More than a few people told me I had a "terrible mixture of a gringo and Chilean accent." Yeah well fuck you too, buddy. No but seriously, I was more amused than offended, but I was also envious because I loved the Argentine accent. I'm glad I learned Chilean Spanish. It's very difficult, Chileans speak very fast and chop off the beginnings and endings of tons of words, so next to Chilean Spanish other accents are a piece of cake. Argentines, on the other hand, speak relatively clearly, yet their accent is unmistakable. They speak with an almost Italian rhythm, and pronounce "LL's" and "Y's" as "SH" ("Sho me Shamo" instead of "Yo me LLamo"). I'm pretty good at the Chilean accent, but anytime I attempted the porteño accent people thought I was from Spain (¡coño!).

Everyday, around four or five o-clock, everyone would drop what they were doing and meet a friend or two for café con leche and a few sweet mini croissants called medialunas- literally "half moons."

Buenos Aires FEELS like a city. It has a cosmopolitan vibe and a lot of charm.

Many porteños know a fair amount of English. This got a little frustrating when, hearing even the hint of an American accent, they began speaking to you in English. That almost never happens in Chile.

Poverty was much more in your face than in the U.S. or even Chile. Every evening, no matter where I was I saw cartoneros (the homeless, many of them complete families), picking through the trash for scraps of food. According to porteños I met, the cartoneros are much more ubiquitous in the city now than before the late 2001 economic crash.

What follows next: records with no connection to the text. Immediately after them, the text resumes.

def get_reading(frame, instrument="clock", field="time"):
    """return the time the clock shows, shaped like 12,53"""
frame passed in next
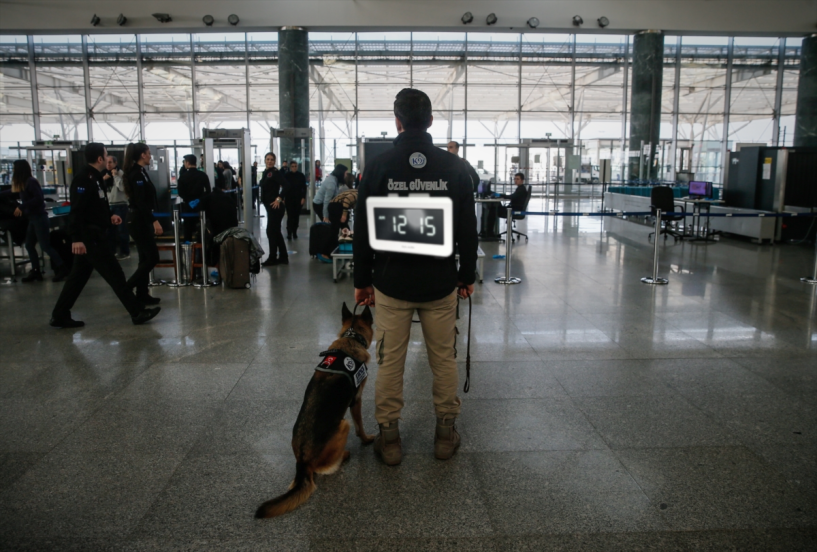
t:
12,15
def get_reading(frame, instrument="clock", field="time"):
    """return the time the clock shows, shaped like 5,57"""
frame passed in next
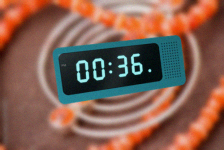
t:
0,36
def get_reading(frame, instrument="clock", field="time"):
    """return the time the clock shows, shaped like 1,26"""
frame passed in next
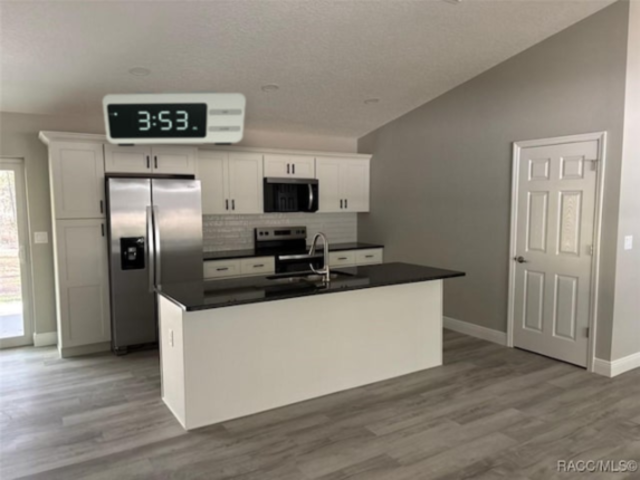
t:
3,53
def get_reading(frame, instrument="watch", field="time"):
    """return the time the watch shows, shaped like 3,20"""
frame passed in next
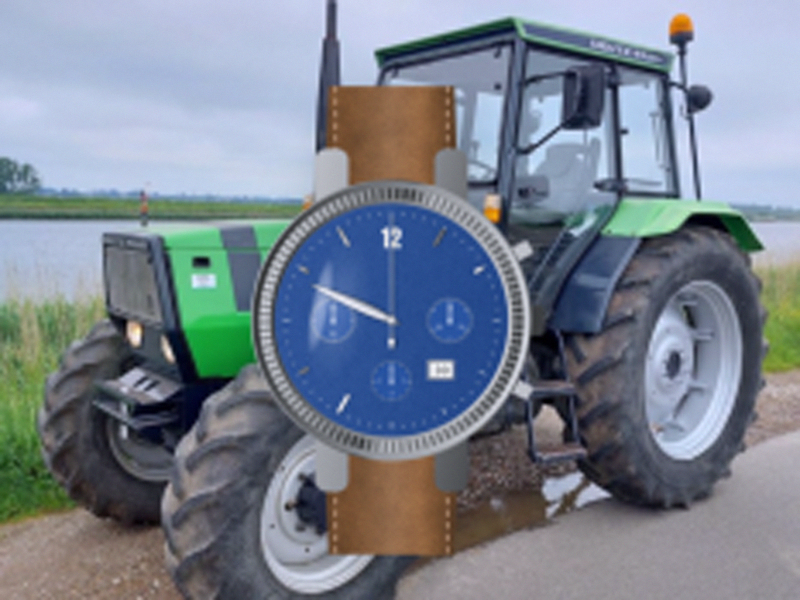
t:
9,49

Rosario: While in Argentina I took a three day trip to Rosario, Argentina's second or third largest city depending on who you talk to. It's about four hours north of Buenos Aires and has a very different feel. It's much more laid back and Rosarinos (people from Rosario) were easier to meet than their Buenos Aires counterparts. It's also Che Guevara's birth place.

Argentines celebrate Christmas very differently than Americans do. They start the evening among family, but around 2AM everybody goes out and hits the clubs. It's one of the biggest party nights of the year.

I checked out all the tourist sites. I went to la Recoleta cemetery- where my grandfather used to sell flowers. I went to the Obelisco (whoever designed that had a Napoleon complex for sure). I went to la Boca, a historic neighborhood that sits next to the waterfront, if you walk two block away from el Caminito- the touristy street- you're in the ghetto. I bought some books on Avenida Corrientes and clothes in plaza Serrano. Even yet, I don't feel I know the city well at all. It's definitely a place I'd like to live in someday, and I hope that day is gonna come sooner rather than later.